Die srilankische Zeitung The Island umriss in ihrer Sonntagausgabe das Problem: In der Verfassung gibt es widersprüchliche Artikel, was die Amtszeit des Staatschefs betrifft. Diese war mit der 19. Verfassungsergänzung im April 2015 eigentlich auf fünf Jahre verkürzt worden – gleiches gilt für die Legislaturperiode des Parlaments. Es war eine der Reformen für bessere Regierungsführung und mehr demokratische Kontrolle, nachdem damals der gemeinsame Oppositionskandidat Maithripala Sirisena bei den Präsidentschaftswahlen den zehn Jahre lang zunehmend autoritär herrschenden Mahinda Rajapaksa besiegt hatte.

Geändert wurden die Artikel 30 und 62, ausgelassen aber eine gleichzeitige Anpassung von Artikel 83 b, der immer noch grundlegend von sechs Jahren spricht. Eine Änderung dort hätte neben einer Zweidrittelmehrheit im Parlament noch extra per Referendum abgesegnet werden müssen. Nun könnte sich das Versäumnis rächen – und Wickremesinghe, dem von verschiedenen Seiten längst ähnlich autoritäre Tendenzen vorgeworfen werden wie einst Rajapaksa, länger als gedacht am Steuer sitzen.

Zwei Jahre sind die Massenproteste her, die in Colombo zum Macht-, nicht aber Politikwechsel geführt hatten: Am 9. Mai 2022 trat im Zuge der größten Wirtschaftskrise seit der Unabhängigkeit Mahinda Rajapaksa als Premier zurück, am 12. Juli floh dessen jüngerer Bruder, der damalige Präsident Gotabaya Rajapaksa, zunächst auf die Malediven und erklärte zwei Tage später von Singapur aus seinen Rücktritt. Zunächst geschäftsführend aufgerückt, wurde Regierungschef Wickremesinghe als neues Staatsoberhaupt für den Rest der Legislaturperiode vereidigt. Die würde, ausgehend von den vorigen Präsidentschaftswahlen im November 2019, nach bisheriger Lesart von da an fünf Jahre dauern.

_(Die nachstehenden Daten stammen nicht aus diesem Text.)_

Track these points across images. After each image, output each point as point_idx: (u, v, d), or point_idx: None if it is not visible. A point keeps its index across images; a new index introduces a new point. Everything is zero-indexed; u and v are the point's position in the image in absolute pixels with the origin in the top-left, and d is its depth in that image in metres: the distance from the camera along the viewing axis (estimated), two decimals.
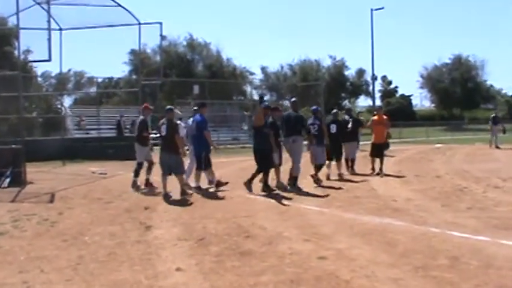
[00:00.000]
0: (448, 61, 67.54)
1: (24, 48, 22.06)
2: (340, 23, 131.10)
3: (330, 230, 7.10)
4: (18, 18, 13.31)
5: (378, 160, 13.98)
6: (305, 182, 11.56)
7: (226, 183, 11.18)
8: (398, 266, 5.36)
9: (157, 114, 16.97)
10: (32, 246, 6.43)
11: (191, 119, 11.63)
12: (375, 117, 14.73)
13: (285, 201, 9.66)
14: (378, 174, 13.60)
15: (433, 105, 73.66)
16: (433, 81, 66.80)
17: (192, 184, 11.13)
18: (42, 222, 7.91)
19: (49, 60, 15.93)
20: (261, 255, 5.83)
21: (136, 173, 11.67)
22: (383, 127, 14.38)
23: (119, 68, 59.32)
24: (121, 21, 18.72)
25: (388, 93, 76.84)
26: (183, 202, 9.72)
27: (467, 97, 63.81)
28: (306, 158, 11.98)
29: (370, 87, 56.25)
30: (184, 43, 52.16)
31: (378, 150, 14.14)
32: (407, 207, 8.78)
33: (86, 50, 54.37)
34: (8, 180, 12.42)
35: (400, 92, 77.37)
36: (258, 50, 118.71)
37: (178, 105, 25.67)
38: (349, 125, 14.10)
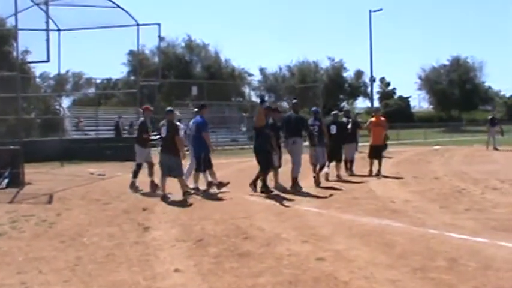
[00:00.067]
0: (447, 62, 67.68)
1: (22, 49, 22.07)
2: (338, 24, 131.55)
3: (328, 231, 7.10)
4: (16, 19, 13.29)
5: (376, 162, 13.99)
6: (303, 184, 11.54)
7: (228, 183, 11.16)
8: (397, 267, 5.36)
9: (156, 116, 16.94)
10: (30, 247, 6.42)
11: (192, 121, 11.62)
12: (373, 119, 14.75)
13: (283, 203, 9.65)
14: (376, 175, 13.61)
15: (431, 106, 73.78)
16: (431, 82, 66.84)
17: (191, 185, 11.12)
18: (41, 223, 7.90)
19: (47, 61, 15.88)
20: (259, 257, 5.83)
21: (135, 174, 11.66)
22: (381, 129, 14.40)
23: (117, 69, 59.36)
24: (119, 22, 18.70)
25: (387, 94, 76.92)
26: (182, 203, 9.71)
27: (465, 98, 63.85)
28: (305, 158, 11.98)
29: (369, 89, 56.47)
30: (183, 44, 52.20)
31: (376, 152, 14.15)
32: (405, 209, 8.78)
33: (85, 51, 54.33)
34: (6, 181, 12.40)
35: (399, 93, 77.67)
36: (257, 51, 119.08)
37: (177, 107, 25.64)
38: (349, 126, 14.17)
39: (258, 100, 12.71)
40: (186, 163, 11.33)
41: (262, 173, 10.88)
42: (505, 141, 26.20)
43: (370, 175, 13.73)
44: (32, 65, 29.51)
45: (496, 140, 24.67)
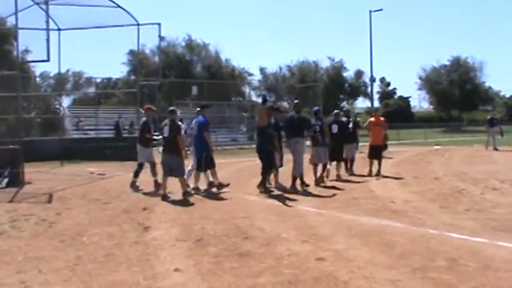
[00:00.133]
0: (447, 63, 67.65)
1: (22, 48, 22.09)
2: (338, 24, 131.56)
3: (328, 231, 7.10)
4: (16, 18, 13.30)
5: (376, 162, 13.99)
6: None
7: (228, 184, 11.17)
8: (397, 267, 5.36)
9: (156, 116, 16.95)
10: (29, 247, 6.43)
11: (194, 121, 11.62)
12: (372, 119, 14.77)
13: (283, 202, 9.66)
14: (376, 175, 13.61)
15: (431, 106, 73.75)
16: (431, 82, 66.82)
17: (192, 185, 11.12)
18: (40, 223, 7.90)
19: (47, 60, 15.91)
20: (259, 256, 5.83)
21: (136, 174, 11.65)
22: (380, 129, 14.41)
23: (118, 69, 59.22)
24: (120, 22, 18.69)
25: (387, 94, 76.87)
26: (182, 203, 9.71)
27: (465, 99, 63.84)
28: (306, 158, 11.99)
29: (369, 89, 56.48)
30: (183, 44, 52.22)
31: (376, 152, 14.15)
32: (405, 209, 8.79)
33: (85, 50, 54.21)
34: (6, 180, 12.40)
35: (399, 93, 77.58)
36: (257, 51, 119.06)
37: (177, 106, 25.66)
38: (350, 125, 14.21)
39: (260, 100, 12.76)
40: (189, 163, 11.33)
41: (266, 173, 10.92)
42: (505, 142, 26.21)
43: (370, 175, 13.73)
44: (32, 64, 29.47)
45: (496, 140, 24.66)
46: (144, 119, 12.13)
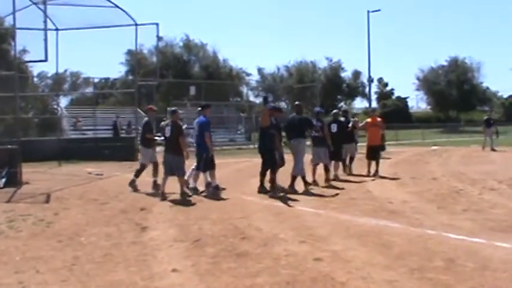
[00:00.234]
0: (445, 63, 67.82)
1: (20, 48, 22.08)
2: (336, 24, 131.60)
3: (325, 232, 7.11)
4: (14, 18, 13.28)
5: (373, 162, 14.00)
6: (301, 183, 11.52)
7: (224, 189, 11.14)
8: (394, 268, 5.37)
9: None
10: (27, 247, 6.42)
11: (196, 120, 11.61)
12: (369, 120, 14.80)
13: (281, 203, 9.66)
14: (373, 175, 13.63)
15: (429, 107, 73.87)
16: (429, 83, 66.94)
17: (190, 185, 11.11)
18: (38, 223, 7.89)
19: (45, 60, 15.89)
20: (257, 257, 5.83)
21: (137, 174, 11.59)
22: (377, 129, 14.44)
23: (115, 69, 59.23)
24: (117, 22, 18.73)
25: (385, 95, 76.98)
26: (179, 203, 9.71)
27: (463, 99, 63.97)
28: (307, 159, 12.01)
29: (367, 89, 56.62)
30: (181, 44, 52.29)
31: (373, 153, 14.16)
32: (403, 209, 8.79)
33: (83, 50, 54.20)
34: (3, 180, 12.39)
35: (397, 94, 77.62)
36: (255, 51, 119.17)
37: (175, 107, 25.65)
38: (350, 125, 14.26)
39: (262, 101, 12.79)
40: (192, 163, 11.32)
41: (260, 174, 10.96)
42: (502, 142, 26.25)
43: (368, 175, 13.74)
44: (30, 64, 29.52)
45: (493, 140, 24.67)
46: (146, 119, 12.11)
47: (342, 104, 57.30)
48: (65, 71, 53.57)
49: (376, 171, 13.83)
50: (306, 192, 10.84)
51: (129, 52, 45.46)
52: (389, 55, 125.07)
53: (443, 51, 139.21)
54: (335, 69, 60.61)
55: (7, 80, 15.76)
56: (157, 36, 22.27)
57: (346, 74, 61.92)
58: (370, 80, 53.01)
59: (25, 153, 13.47)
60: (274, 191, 10.66)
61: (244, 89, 50.75)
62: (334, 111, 14.68)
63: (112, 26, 18.78)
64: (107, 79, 53.95)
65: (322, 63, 60.78)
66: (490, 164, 17.60)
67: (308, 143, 12.22)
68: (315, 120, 12.22)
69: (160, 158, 11.20)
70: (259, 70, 60.81)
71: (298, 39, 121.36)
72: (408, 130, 43.24)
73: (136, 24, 19.45)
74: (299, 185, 11.19)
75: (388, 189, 11.43)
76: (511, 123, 49.04)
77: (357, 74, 61.61)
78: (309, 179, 11.72)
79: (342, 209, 8.97)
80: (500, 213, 8.36)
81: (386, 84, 79.35)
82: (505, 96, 78.16)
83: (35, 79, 41.16)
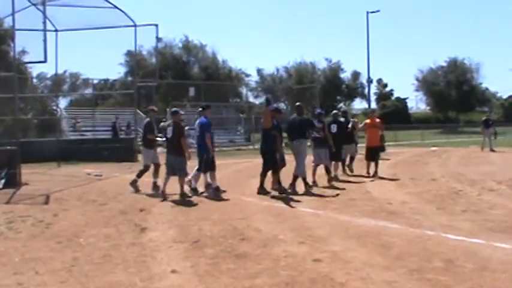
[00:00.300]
0: (444, 64, 67.90)
1: (19, 49, 22.06)
2: (336, 25, 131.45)
3: (325, 233, 7.11)
4: (13, 19, 13.30)
5: (372, 163, 14.01)
6: (301, 184, 11.53)
7: (224, 191, 11.12)
8: (394, 268, 5.37)
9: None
10: (26, 248, 6.41)
11: (197, 121, 11.61)
12: (368, 121, 14.82)
13: (280, 204, 9.66)
14: (373, 176, 13.64)
15: (428, 108, 73.89)
16: (428, 84, 66.99)
17: (192, 185, 11.09)
18: (37, 224, 7.89)
19: (44, 61, 15.88)
20: (256, 258, 5.82)
21: (139, 175, 11.56)
22: (376, 130, 14.45)
23: (115, 70, 59.45)
24: (117, 23, 18.73)
25: (384, 96, 76.97)
26: (179, 204, 9.71)
27: (462, 100, 64.02)
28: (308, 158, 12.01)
29: (366, 90, 56.64)
30: (180, 45, 52.37)
31: (372, 153, 14.17)
32: (402, 210, 8.79)
33: (82, 51, 54.25)
34: (3, 181, 12.39)
35: (396, 94, 77.56)
36: (254, 52, 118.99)
37: (175, 107, 25.66)
38: (349, 125, 14.28)
39: (264, 102, 12.80)
40: (194, 164, 11.30)
41: (260, 175, 10.98)
42: (501, 143, 26.25)
43: (367, 176, 13.75)
44: (29, 65, 29.53)
45: (492, 141, 24.67)
46: (147, 120, 12.10)
47: (341, 104, 57.46)
48: (64, 72, 53.66)
49: (376, 172, 13.84)
50: (306, 193, 10.85)
51: (129, 53, 45.55)
52: (388, 56, 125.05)
53: (443, 52, 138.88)
54: (334, 70, 60.68)
55: (6, 81, 15.76)
56: (157, 37, 22.32)
57: (346, 75, 62.11)
58: (370, 81, 53.05)
59: (24, 154, 13.47)
60: (280, 188, 10.80)
61: (244, 90, 50.89)
62: (334, 111, 14.72)
63: (111, 27, 18.80)
64: (106, 80, 53.98)
65: (322, 64, 60.95)
66: (489, 164, 17.60)
67: (308, 144, 12.21)
68: (316, 121, 12.23)
69: (162, 160, 11.21)
70: (259, 71, 60.94)
71: (297, 40, 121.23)
72: (407, 131, 43.24)
73: (135, 25, 19.46)
74: (299, 186, 11.20)
75: (387, 190, 11.43)
76: (511, 123, 48.97)
77: (356, 75, 61.68)
78: (309, 179, 11.72)
79: (341, 209, 8.97)
80: (499, 213, 8.36)
81: (385, 85, 79.35)
82: (505, 96, 78.25)
83: (34, 80, 41.19)
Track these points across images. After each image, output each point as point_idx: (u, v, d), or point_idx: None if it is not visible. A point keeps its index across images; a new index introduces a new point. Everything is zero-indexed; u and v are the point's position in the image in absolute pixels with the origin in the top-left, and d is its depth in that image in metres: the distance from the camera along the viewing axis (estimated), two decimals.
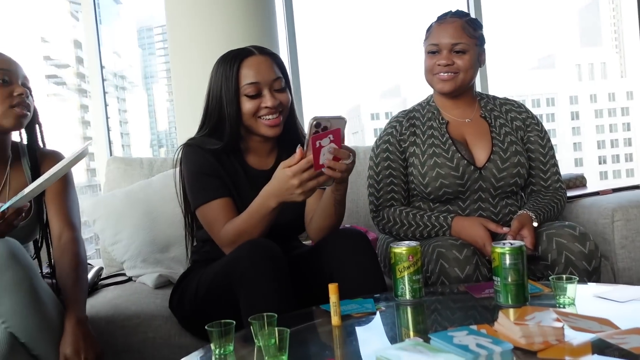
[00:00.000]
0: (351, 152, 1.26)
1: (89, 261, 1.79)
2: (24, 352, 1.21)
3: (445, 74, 1.66)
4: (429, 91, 1.81)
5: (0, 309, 1.18)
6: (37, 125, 1.55)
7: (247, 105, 1.45)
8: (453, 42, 1.64)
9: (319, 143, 1.19)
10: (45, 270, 1.59)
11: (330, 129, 1.19)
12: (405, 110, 1.82)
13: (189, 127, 1.56)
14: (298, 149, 1.22)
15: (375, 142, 1.79)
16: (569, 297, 1.14)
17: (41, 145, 1.57)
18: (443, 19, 1.69)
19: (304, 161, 1.21)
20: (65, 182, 1.54)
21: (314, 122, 1.17)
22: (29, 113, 1.46)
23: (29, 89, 1.49)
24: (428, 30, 1.72)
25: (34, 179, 1.49)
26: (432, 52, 1.67)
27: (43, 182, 1.21)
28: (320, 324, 1.16)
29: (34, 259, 1.56)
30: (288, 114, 1.53)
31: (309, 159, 1.21)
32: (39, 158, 1.54)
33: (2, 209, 1.19)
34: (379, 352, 0.88)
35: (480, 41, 1.69)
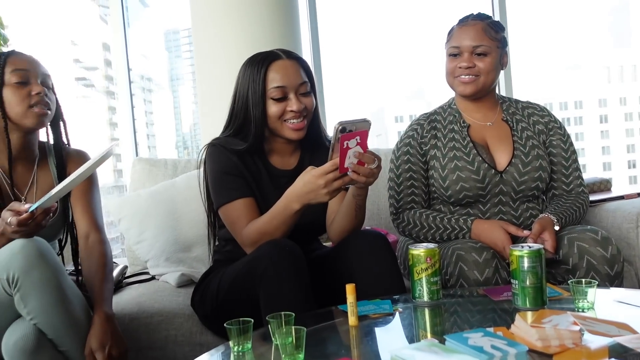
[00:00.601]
0: (377, 157, 1.28)
1: (114, 259, 1.83)
2: (51, 348, 1.24)
3: (467, 77, 1.65)
4: (453, 93, 1.81)
5: (28, 305, 1.21)
6: (61, 123, 1.57)
7: (273, 109, 1.47)
8: (474, 44, 1.63)
9: (347, 144, 1.21)
10: (70, 268, 1.63)
11: (355, 132, 1.21)
12: (427, 113, 1.82)
13: (213, 128, 1.58)
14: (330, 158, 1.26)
15: (396, 144, 1.80)
16: (588, 301, 1.14)
17: (65, 142, 1.58)
18: (464, 21, 1.68)
19: (329, 163, 1.24)
20: (90, 182, 1.57)
21: (339, 127, 1.19)
22: (49, 111, 1.47)
23: (50, 86, 1.49)
24: (449, 32, 1.72)
25: (60, 177, 1.53)
26: (453, 54, 1.67)
27: (70, 183, 1.24)
28: (337, 324, 1.17)
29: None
30: (312, 117, 1.55)
31: (334, 162, 1.24)
32: (64, 157, 1.57)
33: (31, 209, 1.22)
34: (394, 351, 0.89)
35: (502, 43, 1.68)
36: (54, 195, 1.24)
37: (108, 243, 1.55)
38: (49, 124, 1.54)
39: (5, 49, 2.40)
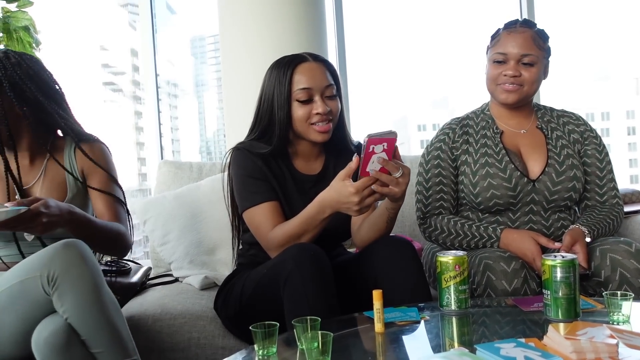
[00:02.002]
0: (404, 168, 1.27)
1: (137, 259, 1.84)
2: (81, 346, 1.24)
3: (511, 85, 1.61)
4: (477, 102, 1.78)
5: (65, 304, 1.22)
6: (59, 120, 1.55)
7: (299, 111, 1.47)
8: (522, 52, 1.59)
9: (373, 148, 1.20)
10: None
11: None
12: (459, 118, 1.79)
13: (239, 134, 1.59)
14: (354, 158, 1.25)
15: (426, 148, 1.77)
16: (623, 314, 1.10)
17: (79, 134, 1.58)
18: (512, 27, 1.62)
19: (366, 179, 1.24)
20: (108, 180, 1.60)
21: (368, 140, 1.18)
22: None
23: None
24: (494, 37, 1.66)
25: (67, 171, 1.55)
26: (499, 61, 1.62)
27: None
28: (363, 331, 1.16)
29: None
30: (337, 122, 1.54)
31: (370, 177, 1.24)
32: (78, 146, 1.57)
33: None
34: None
35: (547, 53, 1.64)
36: None
37: (128, 235, 1.58)
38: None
39: (37, 53, 2.45)
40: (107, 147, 1.66)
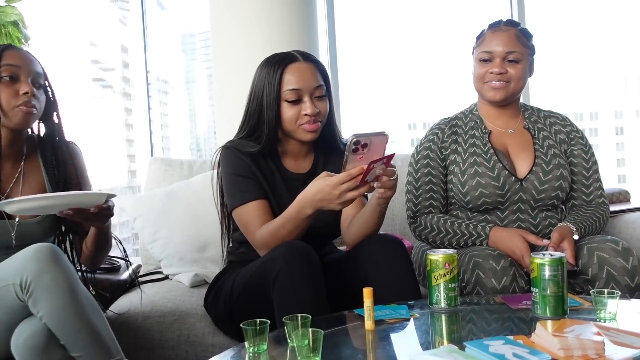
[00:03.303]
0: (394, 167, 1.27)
1: (129, 258, 1.82)
2: (61, 349, 1.21)
3: (497, 83, 1.63)
4: (468, 102, 1.79)
5: (41, 310, 1.20)
6: (55, 118, 1.53)
7: (288, 112, 1.47)
8: (507, 50, 1.61)
9: (374, 166, 1.20)
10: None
11: (370, 145, 1.20)
12: (448, 118, 1.80)
13: (229, 131, 1.58)
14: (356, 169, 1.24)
15: (416, 148, 1.78)
16: (610, 312, 1.11)
17: (57, 137, 1.54)
18: (497, 26, 1.65)
19: (345, 174, 1.23)
20: (85, 182, 1.57)
21: (354, 140, 1.18)
22: (35, 111, 1.43)
23: (41, 84, 1.46)
24: (479, 37, 1.69)
25: (48, 172, 1.50)
26: (485, 59, 1.64)
27: (49, 200, 1.24)
28: (353, 328, 1.16)
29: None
30: (327, 121, 1.54)
31: (349, 173, 1.23)
32: (56, 150, 1.52)
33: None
34: (412, 356, 0.87)
35: (532, 51, 1.67)
36: (22, 202, 1.24)
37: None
38: (39, 120, 1.51)
39: (26, 48, 2.42)
40: (80, 150, 1.60)
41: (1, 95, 1.39)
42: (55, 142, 1.53)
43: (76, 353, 1.21)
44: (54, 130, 1.53)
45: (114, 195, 1.31)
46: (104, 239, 1.46)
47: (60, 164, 1.51)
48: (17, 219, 1.42)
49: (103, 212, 1.29)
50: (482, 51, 1.65)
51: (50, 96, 1.50)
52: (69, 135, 1.58)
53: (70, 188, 1.52)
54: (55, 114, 1.53)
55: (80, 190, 1.53)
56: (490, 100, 1.67)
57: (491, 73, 1.63)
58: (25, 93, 1.39)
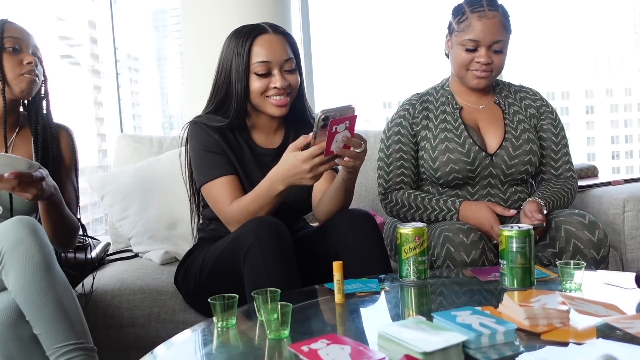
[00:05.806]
0: (362, 140, 1.26)
1: (97, 236, 1.79)
2: (29, 328, 1.19)
3: (483, 72, 1.61)
4: (443, 76, 1.78)
5: (10, 281, 1.18)
6: (44, 97, 1.55)
7: (256, 84, 1.44)
8: (494, 39, 1.58)
9: (335, 128, 1.18)
10: None
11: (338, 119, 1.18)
12: (419, 94, 1.78)
13: (201, 109, 1.55)
14: (302, 138, 1.25)
15: (387, 124, 1.77)
16: (575, 283, 1.14)
17: (48, 117, 1.56)
18: (480, 10, 1.58)
19: (316, 147, 1.22)
20: (73, 165, 1.57)
21: (322, 116, 1.16)
22: (38, 80, 1.47)
23: (39, 58, 1.49)
24: (461, 17, 1.61)
25: (35, 148, 1.50)
26: (469, 48, 1.59)
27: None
28: (323, 302, 1.16)
29: None
30: (297, 95, 1.52)
31: (320, 146, 1.22)
32: (48, 129, 1.53)
33: None
34: (381, 328, 0.88)
35: (510, 32, 1.64)
36: None
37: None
38: (30, 98, 1.52)
39: None
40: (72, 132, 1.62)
41: (5, 64, 1.41)
42: (45, 119, 1.54)
43: (38, 330, 1.18)
44: (46, 104, 1.55)
45: (37, 166, 1.26)
46: (58, 216, 1.41)
47: (48, 142, 1.52)
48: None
49: (23, 179, 1.21)
50: (467, 38, 1.59)
51: (44, 71, 1.53)
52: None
53: (58, 167, 1.52)
54: (46, 94, 1.55)
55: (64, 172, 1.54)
56: (474, 88, 1.67)
57: (477, 62, 1.60)
58: (29, 63, 1.43)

Der 75jährige Wickremesinghe, seit über 50 Jahren politisch aktiv, will am 20. Juni Indiens Außenminister Subrahmanyam Jaishankar zum Staatsbesuch empfangen. Tatsächlich hat er es nach der multiplen Krise 2022 geschafft, Sri Lanka zu stabilisieren. Der Internationale Währungsfonds (IWF) gab dieser Tage eine weitere Rate an Beihilfen frei. Allerdings ist der Gesamtschuldenberg, auch gegenüber einheimischen Gläubigern, nun auf über 100 Milliarden US-Dollar geklettert, so der Sri Lanka Guardian am 9. Juni unter Berufung auf Daten des Finanzministeriums.